Change detection data:
= Beginning of Section =

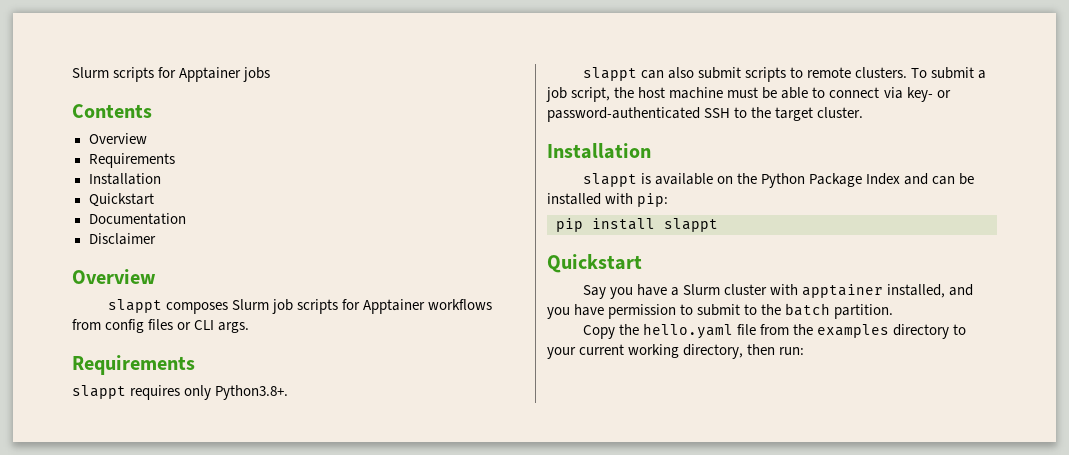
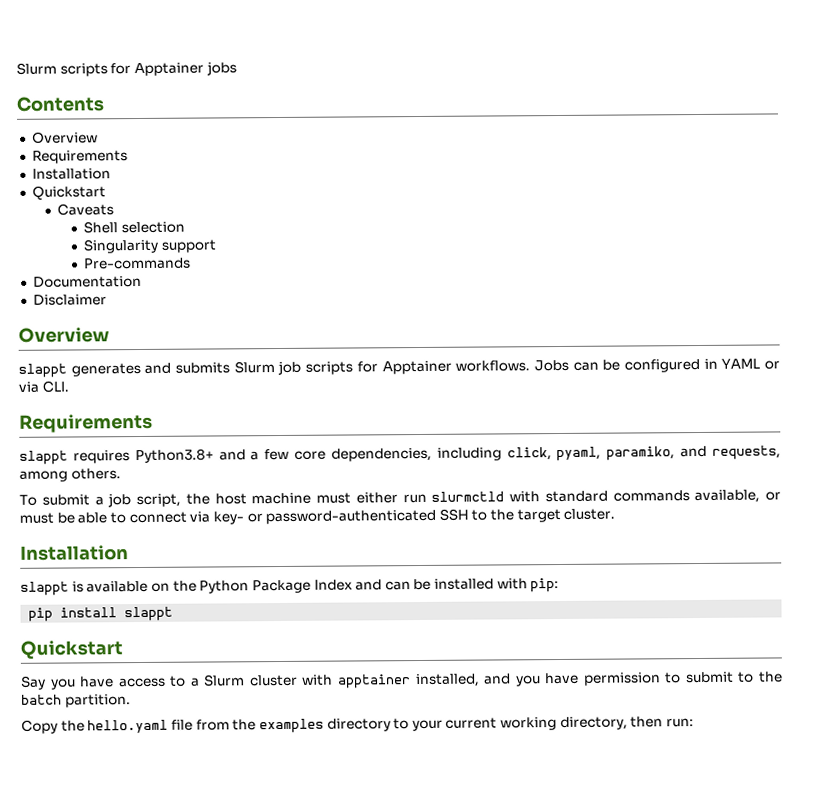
(154, 200) none -> [57,203,115,216] [83,221,185,234] [83,238,216,254] [84,257,192,270] // Caveats // Shell selection // Singularity support // Pre-commands
[165,302,228,314] composes -> [70,362,231,377] generates and submits
[427,299,492,310] [72,319,250,333] [72,355,195,375] [72,385,289,400] [582,67,907,82] workflows from config files or CLI args. // Requirements // slappt requires only Python3.8+. // slappt can also submit scripts to remote clusters. -> [455,358,780,373] [18,380,69,393] [19,413,153,433] [19,445,781,465] [19,468,121,482] workflows. Jobs can be configured in YAML or via CLI. // Requirements // slappt requires Python3.8+ and a few core dependencies, including click, pyaml, paramiko, and requests, among others. //
(759, 92) none -> [355,489,781,504] [19,512,54,524] either run slurmctld with standard commands available, or must
(667, 290) none -> [118,675,187,688] access to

= End of Section =

Description of the task: All lines above containing the string "none": copy each one.

Solution:
(154, 200) none -> [57,203,115,216] [83,221,185,234] [83,238,216,254] [84,257,192,270] // Caveats // Shell selection // Singularity support // Pre-commands
(759, 92) none -> [355,489,781,504] [19,512,54,524] either run slurmctld with standard commands available, or must
(667, 290) none -> [118,675,187,688] access to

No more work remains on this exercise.